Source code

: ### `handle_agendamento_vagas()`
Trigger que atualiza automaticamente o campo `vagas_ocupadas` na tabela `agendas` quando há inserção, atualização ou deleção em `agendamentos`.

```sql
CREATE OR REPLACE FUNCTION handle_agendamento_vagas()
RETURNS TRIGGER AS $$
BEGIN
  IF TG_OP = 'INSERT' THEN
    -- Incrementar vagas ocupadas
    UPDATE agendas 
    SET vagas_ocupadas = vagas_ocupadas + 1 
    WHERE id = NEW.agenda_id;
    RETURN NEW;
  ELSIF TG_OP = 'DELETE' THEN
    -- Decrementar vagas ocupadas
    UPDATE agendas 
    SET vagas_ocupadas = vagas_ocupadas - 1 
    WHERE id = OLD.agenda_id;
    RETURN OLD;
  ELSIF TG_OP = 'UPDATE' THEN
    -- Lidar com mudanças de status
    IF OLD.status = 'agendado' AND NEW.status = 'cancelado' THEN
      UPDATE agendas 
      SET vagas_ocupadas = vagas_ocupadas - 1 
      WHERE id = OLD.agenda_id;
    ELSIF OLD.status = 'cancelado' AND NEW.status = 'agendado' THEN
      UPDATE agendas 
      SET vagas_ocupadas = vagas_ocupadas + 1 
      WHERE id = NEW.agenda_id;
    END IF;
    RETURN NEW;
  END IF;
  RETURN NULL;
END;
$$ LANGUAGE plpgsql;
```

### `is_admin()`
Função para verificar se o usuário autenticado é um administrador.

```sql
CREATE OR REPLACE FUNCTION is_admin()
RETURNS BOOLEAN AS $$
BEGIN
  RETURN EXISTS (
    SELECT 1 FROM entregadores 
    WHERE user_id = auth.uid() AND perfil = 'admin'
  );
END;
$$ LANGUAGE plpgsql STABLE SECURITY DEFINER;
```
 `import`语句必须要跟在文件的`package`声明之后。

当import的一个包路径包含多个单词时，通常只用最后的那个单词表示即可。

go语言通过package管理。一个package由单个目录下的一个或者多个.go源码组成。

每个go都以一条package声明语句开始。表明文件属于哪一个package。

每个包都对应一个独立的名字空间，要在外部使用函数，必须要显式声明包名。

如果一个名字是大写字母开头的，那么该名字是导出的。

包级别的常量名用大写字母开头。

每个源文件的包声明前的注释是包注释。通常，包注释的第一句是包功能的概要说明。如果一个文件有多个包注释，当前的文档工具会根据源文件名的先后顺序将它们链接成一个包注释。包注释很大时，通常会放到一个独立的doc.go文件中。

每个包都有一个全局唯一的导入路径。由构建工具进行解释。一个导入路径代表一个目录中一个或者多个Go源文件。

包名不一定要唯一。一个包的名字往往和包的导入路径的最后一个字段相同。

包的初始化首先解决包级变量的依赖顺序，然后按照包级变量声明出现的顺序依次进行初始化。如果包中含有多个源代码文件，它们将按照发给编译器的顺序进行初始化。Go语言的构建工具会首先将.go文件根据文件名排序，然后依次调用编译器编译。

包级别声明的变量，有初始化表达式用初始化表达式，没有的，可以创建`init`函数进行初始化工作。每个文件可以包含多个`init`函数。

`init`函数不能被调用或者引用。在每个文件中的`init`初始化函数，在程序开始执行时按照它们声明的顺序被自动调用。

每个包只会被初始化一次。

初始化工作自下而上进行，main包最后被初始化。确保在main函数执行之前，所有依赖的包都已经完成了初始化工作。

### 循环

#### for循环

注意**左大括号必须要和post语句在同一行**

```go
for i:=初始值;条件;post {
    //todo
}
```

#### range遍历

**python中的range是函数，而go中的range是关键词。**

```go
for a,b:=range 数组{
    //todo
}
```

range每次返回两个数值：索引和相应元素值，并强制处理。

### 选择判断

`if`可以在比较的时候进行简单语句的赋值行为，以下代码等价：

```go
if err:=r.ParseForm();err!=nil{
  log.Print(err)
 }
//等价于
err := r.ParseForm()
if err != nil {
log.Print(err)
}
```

THE TASK –
The entries are to be repeated exactly, with nothing altered.

RESULT FOR THIS EXERCISE –
Source code

: ### `handle_agendamento_vagas()`
Trigger que atualiza automaticamente o campo `vagas_ocupadas` na tabela `agendas` quando há inserção, atualização ou deleção em `agendamentos`.

```sql
CREATE OR REPLACE FUNCTION handle_agendamento_vagas()
RETURNS TRIGGER AS $$
BEGIN
  IF TG_OP = 'INSERT' THEN
    -- Incrementar vagas ocupadas
    UPDATE agendas 
    SET vagas_ocupadas = vagas_ocupadas + 1 
    WHERE id = NEW.agenda_id;
    RETURN NEW;
  ELSIF TG_OP = 'DELETE' THEN
    -- Decrementar vagas ocupadas
    UPDATE agendas 
    SET vagas_ocupadas = vagas_ocupadas - 1 
    WHERE id = OLD.agenda_id;
    RETURN OLD;
  ELSIF TG_OP = 'UPDATE' THEN
    -- Lidar com mudanças de status
    IF OLD.status = 'agendado' AND NEW.status = 'cancelado' THEN
      UPDATE agendas 
      SET vagas_ocupadas = vagas_ocupadas - 1 
      WHERE id = OLD.agenda_id;
    ELSIF OLD.status = 'cancelado' AND NEW.status = 'agendado' THEN
      UPDATE agendas 
      SET vagas_ocupadas = vagas_ocupadas + 1 
      WHERE id = NEW.agenda_id;
    END IF;
    RETURN NEW;
  END IF;
  RETURN NULL;
END;
$$ LANGUAGE plpgsql;
```

### `is_admin()`
Função para verificar se o usuário autenticado é um administrador.

```sql
CREATE OR REPLACE FUNCTION is_admin()
RETURNS BOOLEAN AS $$
BEGIN
  RETURN EXISTS (
    SELECT 1 FROM entregadores 
    WHERE user_id = auth.uid() AND perfil = 'admin'
  );
END;
$$ LANGUAGE plpgsql STABLE SECURITY DEFINER;
```
 `import`语句必须要跟在文件的`package`声明之后。

当import的一个包路径包含多个单词时，通常只用最后的那个单词表示即可。

go语言通过package管理。一个package由单个目录下的一个或者多个.go源码组成。

每个go都以一条package声明语句开始。表明文件属于哪一个package。

每个包都对应一个独立的名字空间，要在外部使用函数，必须要显式声明包名。

如果一个名字是大写字母开头的，那么该名字是导出的。

包级别的常量名用大写字母开头。

每个源文件的包声明前的注释是包注释。通常，包注释的第一句是包功能的概要说明。如果一个文件有多个包注释，当前的文档工具会根据源文件名的先后顺序将它们链接成一个包注释。包注释很大时，通常会放到一个独立的doc.go文件中。

每个包都有一个全局唯一的导入路径。由构建工具进行解释。一个导入路径代表一个目录中一个或者多个Go源文件。

包名不一定要唯一。一个包的名字往往和包的导入路径的最后一个字段相同。

包的初始化首先解决包级变量的依赖顺序，然后按照包级变量声明出现的顺序依次进行初始化。如果包中含有多个源代码文件，它们将按照发给编译器的顺序进行初始化。Go语言的构建工具会首先将.go文件根据文件名排序，然后依次调用编译器编译。

包级别声明的变量，有初始化表达式用初始化表达式，没有的，可以创建`init`函数进行初始化工作。每个文件可以包含多个`init`函数。

`init`函数不能被调用或者引用。在每个文件中的`init`初始化函数，在程序开始执行时按照它们声明的顺序被自动调用。

每个包只会被初始化一次。

初始化工作自下而上进行，main包最后被初始化。确保在main函数执行之前，所有依赖的包都已经完成了初始化工作。

### 循环

#### for循环

注意**左大括号必须要和post语句在同一行**

```go
for i:=初始值;条件;post {
    //todo
}
```

#### range遍历

**python中的range是函数，而go中的range是关键词。**

```go
for a,b:=range 数组{
    //todo
}
```

range每次返回两个数值：索引和相应元素值，并强制处理。

### 选择判断

`if`可以在比较的时候进行简单语句的赋值行为，以下代码等价：

```go
if err:=r.ParseForm();err!=nil{
  log.Print(err)
 }
//等价于
err := r.ParseForm()
if err != nil {
log.Print(err)
}
```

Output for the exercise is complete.